--- START ---
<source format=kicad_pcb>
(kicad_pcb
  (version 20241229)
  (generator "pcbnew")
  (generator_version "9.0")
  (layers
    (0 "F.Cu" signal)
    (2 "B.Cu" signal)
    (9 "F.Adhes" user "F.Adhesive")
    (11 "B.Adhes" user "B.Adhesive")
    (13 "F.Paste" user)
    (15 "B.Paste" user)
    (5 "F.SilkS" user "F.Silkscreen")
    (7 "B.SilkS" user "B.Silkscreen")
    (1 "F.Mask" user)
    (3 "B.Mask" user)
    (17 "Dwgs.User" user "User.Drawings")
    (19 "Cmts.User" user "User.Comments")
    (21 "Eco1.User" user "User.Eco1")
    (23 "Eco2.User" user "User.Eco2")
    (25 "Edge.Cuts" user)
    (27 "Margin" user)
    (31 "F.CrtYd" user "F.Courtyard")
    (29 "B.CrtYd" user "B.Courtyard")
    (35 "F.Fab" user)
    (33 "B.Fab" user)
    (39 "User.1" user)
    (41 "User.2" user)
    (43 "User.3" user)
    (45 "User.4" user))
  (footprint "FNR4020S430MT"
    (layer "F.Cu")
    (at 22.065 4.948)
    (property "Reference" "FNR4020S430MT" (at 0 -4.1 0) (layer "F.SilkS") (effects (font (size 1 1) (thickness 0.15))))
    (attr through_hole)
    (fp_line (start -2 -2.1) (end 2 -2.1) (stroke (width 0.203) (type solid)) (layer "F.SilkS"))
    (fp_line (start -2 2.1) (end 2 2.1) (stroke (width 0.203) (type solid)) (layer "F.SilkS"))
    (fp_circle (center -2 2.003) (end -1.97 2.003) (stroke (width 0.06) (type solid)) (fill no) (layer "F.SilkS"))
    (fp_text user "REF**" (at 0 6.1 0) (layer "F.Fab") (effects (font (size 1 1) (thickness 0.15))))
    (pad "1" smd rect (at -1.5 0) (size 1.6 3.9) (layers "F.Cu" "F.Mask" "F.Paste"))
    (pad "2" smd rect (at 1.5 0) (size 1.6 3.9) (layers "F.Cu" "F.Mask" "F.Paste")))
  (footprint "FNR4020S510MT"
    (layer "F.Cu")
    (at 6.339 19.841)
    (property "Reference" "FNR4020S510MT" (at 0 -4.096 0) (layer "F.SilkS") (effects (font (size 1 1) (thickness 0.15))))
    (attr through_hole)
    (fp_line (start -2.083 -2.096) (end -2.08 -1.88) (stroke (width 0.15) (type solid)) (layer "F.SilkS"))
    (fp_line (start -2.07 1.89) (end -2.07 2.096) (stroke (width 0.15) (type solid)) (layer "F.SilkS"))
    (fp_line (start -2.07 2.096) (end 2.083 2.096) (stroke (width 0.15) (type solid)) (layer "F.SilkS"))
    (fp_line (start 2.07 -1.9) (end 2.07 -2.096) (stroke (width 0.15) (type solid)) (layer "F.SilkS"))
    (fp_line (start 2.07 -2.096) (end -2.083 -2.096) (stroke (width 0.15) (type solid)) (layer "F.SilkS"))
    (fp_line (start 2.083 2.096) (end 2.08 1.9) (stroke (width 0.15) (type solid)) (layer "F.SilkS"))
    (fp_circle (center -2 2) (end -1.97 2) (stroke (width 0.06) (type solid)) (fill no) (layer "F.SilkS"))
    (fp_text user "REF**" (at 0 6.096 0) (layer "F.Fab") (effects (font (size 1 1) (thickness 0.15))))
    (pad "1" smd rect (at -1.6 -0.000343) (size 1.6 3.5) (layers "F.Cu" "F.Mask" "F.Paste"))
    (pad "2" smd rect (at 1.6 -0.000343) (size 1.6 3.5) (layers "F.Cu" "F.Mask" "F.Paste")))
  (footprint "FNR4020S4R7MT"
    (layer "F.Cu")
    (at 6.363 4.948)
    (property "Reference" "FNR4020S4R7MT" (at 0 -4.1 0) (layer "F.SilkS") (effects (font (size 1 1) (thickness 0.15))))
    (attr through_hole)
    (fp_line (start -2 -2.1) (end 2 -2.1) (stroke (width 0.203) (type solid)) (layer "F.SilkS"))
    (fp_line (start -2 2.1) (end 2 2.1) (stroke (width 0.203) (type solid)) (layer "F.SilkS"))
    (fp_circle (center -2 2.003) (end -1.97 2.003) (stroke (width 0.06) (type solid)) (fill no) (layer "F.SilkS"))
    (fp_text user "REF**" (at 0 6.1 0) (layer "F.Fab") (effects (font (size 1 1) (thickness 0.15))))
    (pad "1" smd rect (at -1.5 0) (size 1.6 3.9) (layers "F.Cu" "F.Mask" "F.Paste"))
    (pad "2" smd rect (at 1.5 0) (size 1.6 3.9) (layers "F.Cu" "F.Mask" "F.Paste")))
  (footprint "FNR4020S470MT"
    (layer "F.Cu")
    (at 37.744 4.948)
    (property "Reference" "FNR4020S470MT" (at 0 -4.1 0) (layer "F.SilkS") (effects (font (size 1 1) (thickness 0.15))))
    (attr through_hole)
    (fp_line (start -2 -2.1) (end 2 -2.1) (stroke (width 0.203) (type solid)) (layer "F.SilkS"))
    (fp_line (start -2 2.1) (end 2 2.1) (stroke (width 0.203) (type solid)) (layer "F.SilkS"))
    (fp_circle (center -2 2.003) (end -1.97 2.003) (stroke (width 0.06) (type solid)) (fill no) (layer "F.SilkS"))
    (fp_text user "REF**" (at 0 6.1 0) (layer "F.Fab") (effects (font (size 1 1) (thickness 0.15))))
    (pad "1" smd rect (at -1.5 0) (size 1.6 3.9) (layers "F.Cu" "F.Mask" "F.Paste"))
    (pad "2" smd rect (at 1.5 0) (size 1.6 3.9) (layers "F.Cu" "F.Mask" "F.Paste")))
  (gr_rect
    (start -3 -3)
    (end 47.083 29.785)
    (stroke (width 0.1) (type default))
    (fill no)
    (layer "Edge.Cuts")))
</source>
--- END ---
-- Exercise --
Look through the entries and return each line that has the word "Silkscreen" in it.

-- Problem solution --
    (5 "F.SilkS" user "F.Silkscreen")
    (7 "B.SilkS" user "B.Silkscreen")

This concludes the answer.